Put each line of text from the records below into a numbered list. Skip blank lines and leave the pictures out.

Saved data entries:

- - -

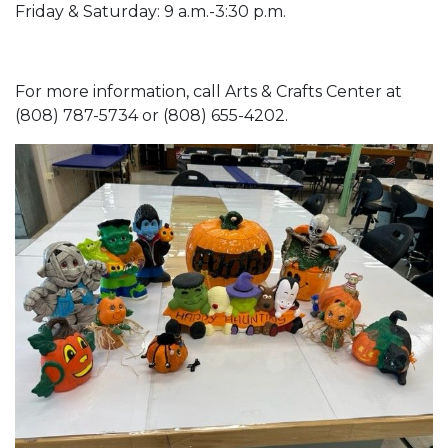
Friday & Saturday: 9 a.m.-3:30 p.m.
For more information, call Arts & Crafts Center at
(808) 787-5734 or (808) 655-4202.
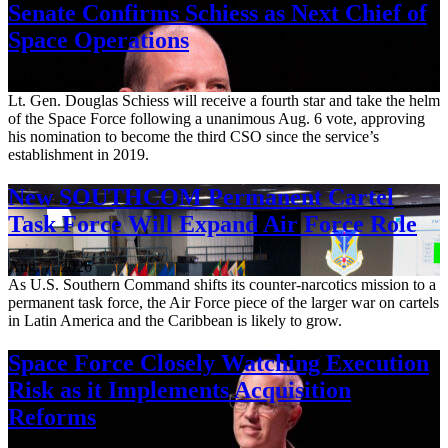
Senate Confirms Schiess as Next Chief of
Space Operations
Aug. 7, 2026
Lt. Gen. Douglas Schiess will receive a fourth star and take the helm
of the Space Force following a unanimous Aug. 6 vote, approving
his nomination to become the third CSO since the service’s
establishment in 2019.
New SOUTHCOM Permanent Cartel
Task Force Will Expand Air Force Role
Aug. 7, 2026
As U.S. Southern Command shifts its counter-narcotics mission to a
permanent task force, the Air Force piece of the larger war on cartels
in Latin America and the Caribbean is likely to grow.
Space Force Closely Watching Execution
Risk as it Implements Acquisition
Reforms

- - -

SOLUTION FOR THIS EXERCISE:
1. Friday & Saturday: 9 a.m.-3:30 p.m.
2. For more information, call Arts & Crafts Center at
3. (808) 787-5734 or (808) 655-4202.
4. Senate Confirms Schiess as Next Chief of
5. Space Operations
6. Aug. 7, 2026
7. Lt. Gen. Douglas Schiess will receive a fourth star and take the helm
8. of the Space Force following a unanimous Aug. 6 vote, approving
9. his nomination to become the third CSO since the service’s
10. establishment in 2019.
11. New SOUTHCOM Permanent Cartel
12. Task Force Will Expand Air Force Role
13. Aug. 7, 2026
14. As U.S. Southern Command shifts its counter-narcotics mission to a
15. permanent task force, the Air Force piece of the larger war on cartels
16. in Latin America and the Caribbean is likely to grow.
17. Space Force Closely Watching Execution
18. Risk as it Implements Acquisition
19. Reforms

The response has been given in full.